L'attente du Messie: La royauté au quotidien
A Jérusalem, la cérémonie du sacre du roi est à peine terminée ; maintenant, le voilà au pied du mur. Qu’en sera-t-il des belles promesses et des bonnes résolutions ? On voit bien, par exemple, qu’un roi comme Salomon était habité par des sentiments très partagés ; d’une part, il était très fier d’avoir enfin conquis ce trône dont il rêvait, visiblement, mais qui ne lui était nullement destiné ; et il lui avait fallu batailler ferme pour l’obtenir ; d’autre part, il devait se sentir bien petit devant l’ampleur de la tâche. Car une chose est d’arriver au pouvoir, quitte à commanditer quelques meurtres au passage, autre chose est de gouverner, surtout là-bas où les prophètes gardent un droit de regard qui semble être celui de Dieu lui- même. Et tout le monde sait que lorsque le roi Saül, le premier roi d’Israël, a trahi sa mission, il a été désavoué par Dieu lui-même ; à bon entendeur salut ! La disgrâce de Saül pourrait bien se reproduire.
Chaque roi, dûment chapitré par les prophètes, sait très bien tout cela.
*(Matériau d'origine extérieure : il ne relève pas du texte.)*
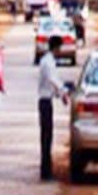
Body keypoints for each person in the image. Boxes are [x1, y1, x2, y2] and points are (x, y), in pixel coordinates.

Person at [38, 22, 79, 180]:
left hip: (47, 100)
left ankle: (47, 168)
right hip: (45, 102)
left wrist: (62, 92)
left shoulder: (48, 61)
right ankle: (45, 170)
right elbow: (53, 81)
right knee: (46, 136)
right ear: (56, 48)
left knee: (48, 136)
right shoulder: (47, 62)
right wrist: (63, 91)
Et l’on connaît, par exemple, un passage biblique superbe qui relate la prière du même Salomon tout jeune roi, demandant à Dieu de l’éclairer pour la lourde tâche qui l’attend : être un berger, comme on dit là-bas, uniquement préoccupé de la sécurité et de la bonne santé de ses brebis.
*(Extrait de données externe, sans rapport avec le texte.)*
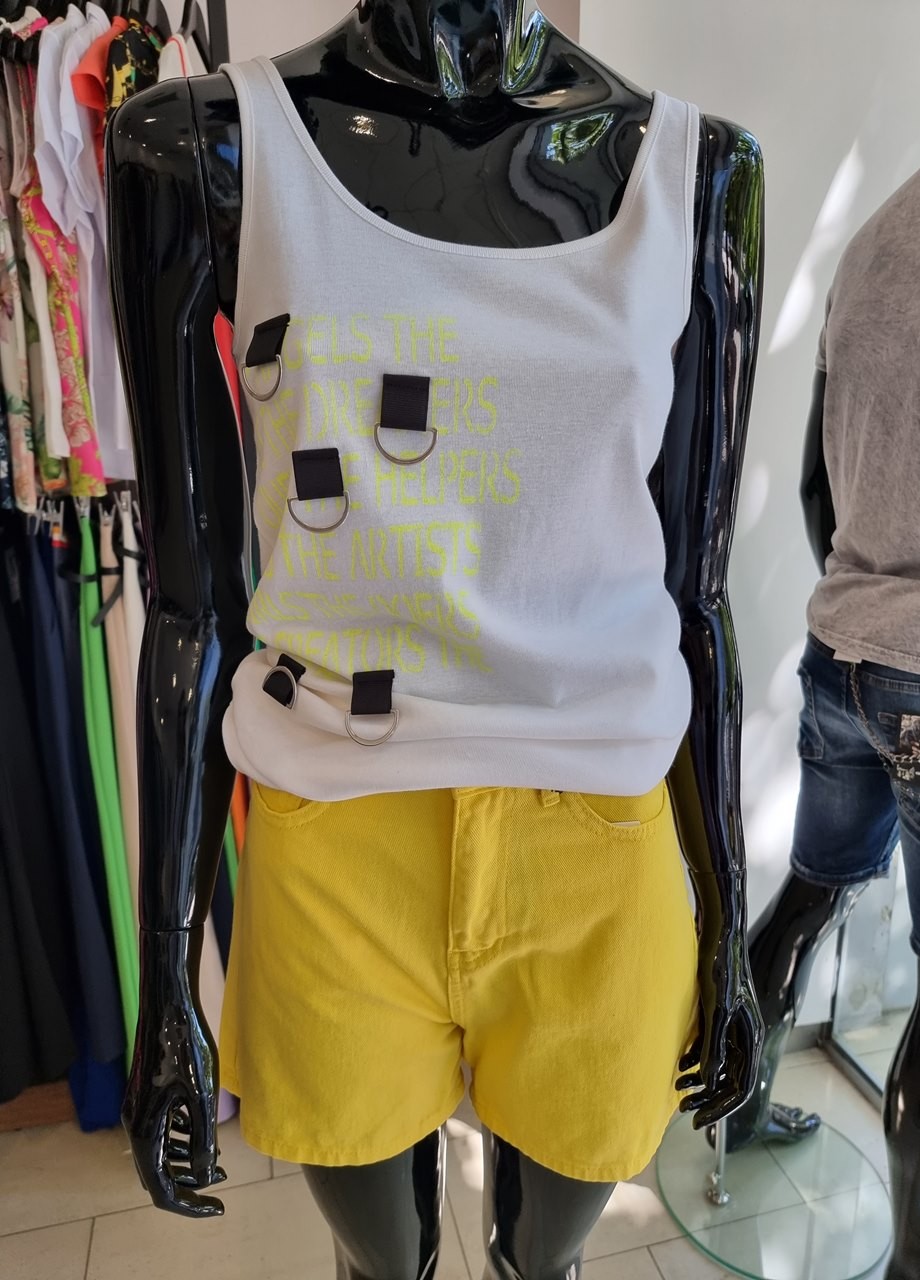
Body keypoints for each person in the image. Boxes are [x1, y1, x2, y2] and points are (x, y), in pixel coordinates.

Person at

Bien sûr, si le roi est de bonne foi, il sait très bien que la fameuse onction d’huile qui lui vaut le titre si convoité de « messie » est le signe que Dieu lui- même ne cesse de souffler à ses oreilles la conduite à suivre en toutes circonstances, pour apporter le bonheur à son peuple.
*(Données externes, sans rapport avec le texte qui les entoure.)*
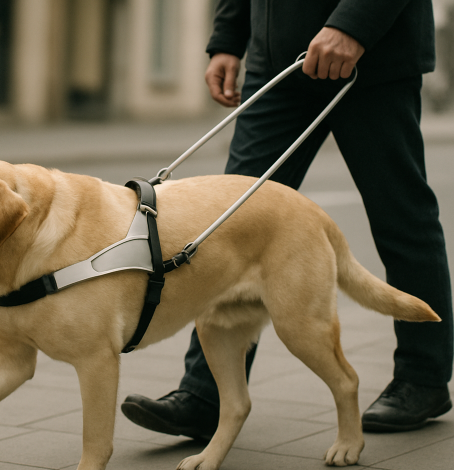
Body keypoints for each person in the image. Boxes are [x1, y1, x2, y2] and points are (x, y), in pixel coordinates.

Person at [121, 0, 453, 437]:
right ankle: (207, 393)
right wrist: (227, 39)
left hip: (372, 58)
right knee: (230, 225)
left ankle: (423, 379)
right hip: (278, 60)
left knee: (401, 218)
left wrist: (353, 25)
Seulement voilà, Dieu ne souffle jamais très fort à nos oreilles ; l’inspiration divine ne se veut surtout pas contraignante ; ce sont les risques de la liberté que Dieu s’obstine apparemment à nous confier ; et les rois, les uns après les autres, ont amplement usé et abusé de leur liberté ; inspirés, ils l’étaient sûrement, puisque Dieu avait promis, mais peut-être étaient-ils sourds ? Les uns après les autres, à quelques exceptions près, les rois ont affreusement déçu l’attente qui pesait sur eux. Et le peuple n’a eu que trop d’occasions de se mordre les doigts d’avoir réclamé un roi à cor et à cris ; plus d’une fois, on s’est lamenté en se rappelant le vieux prophète Samuel qui s’était montré si réticent à choisir un roi. Les rêves de paix, de justice, de bonheur, de sécurité, alors, ne seraient-ils que des rêves ?
Car il ne suffit pas de porter le titre de messie pour que ces rêves que l’on peut appeler « messianiques » (au sens où ils seront l’œuvre du roi-messie) se réalisent comme par un coup de baguette magique ! Or, c’est pour cela qu’on voulait un roi, c’est cela qu’on attendait de lui et rien d’autre.